About this exercise
Everything from the line containing "523 111 31.33" through the last line of the material must be restated word for word, and only that.

-------- Extracted information

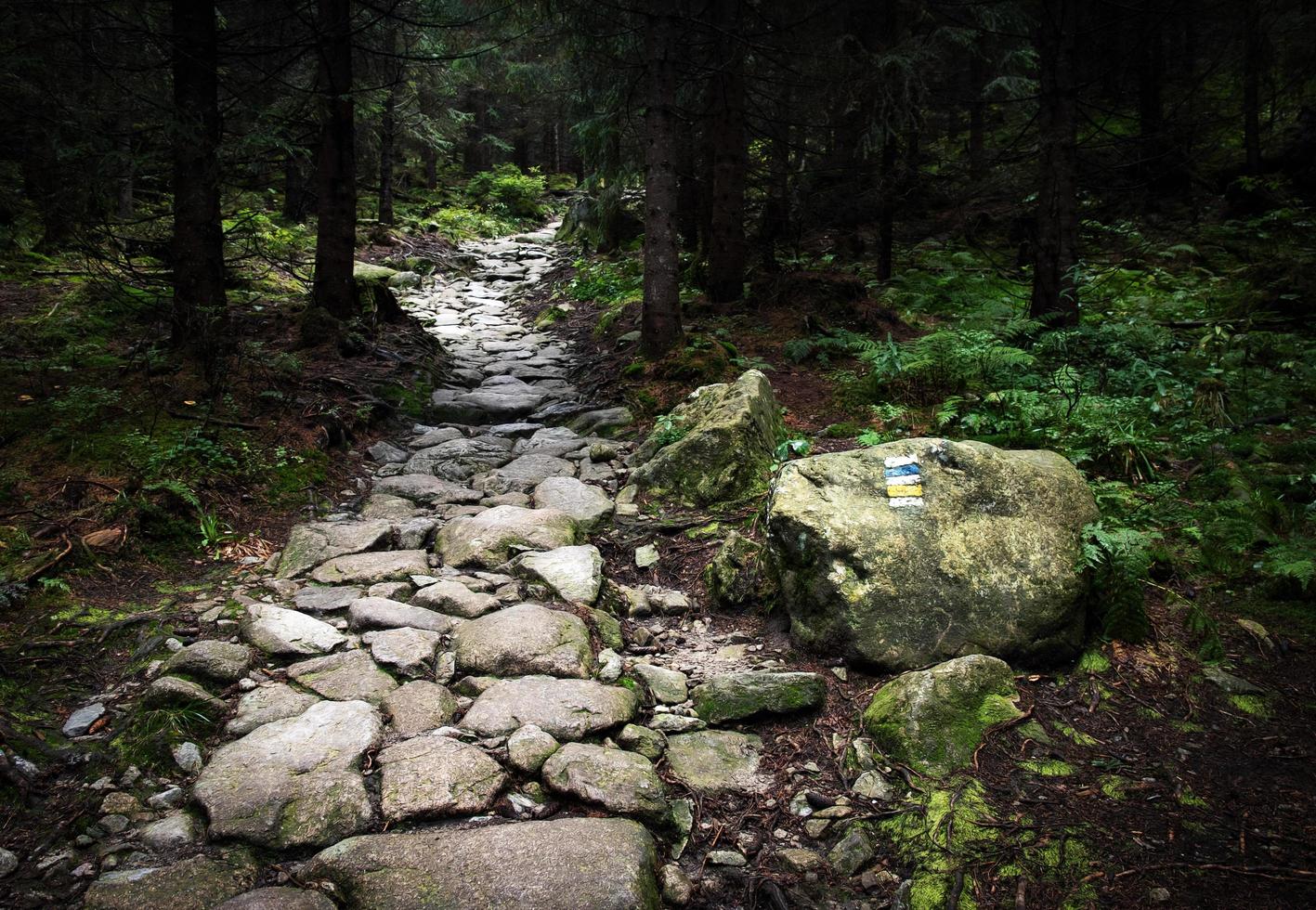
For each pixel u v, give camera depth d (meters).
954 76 15.55
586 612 4.26
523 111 31.33
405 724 3.27
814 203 13.75
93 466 5.34
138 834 2.67
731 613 4.53
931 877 2.65
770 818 2.96
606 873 2.47
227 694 3.47
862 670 3.80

----------------

Answer to this problem
523 111 31.33
405 724 3.27
814 203 13.75
93 466 5.34
138 834 2.67
731 613 4.53
931 877 2.65
770 818 2.96
606 873 2.47
227 694 3.47
862 670 3.80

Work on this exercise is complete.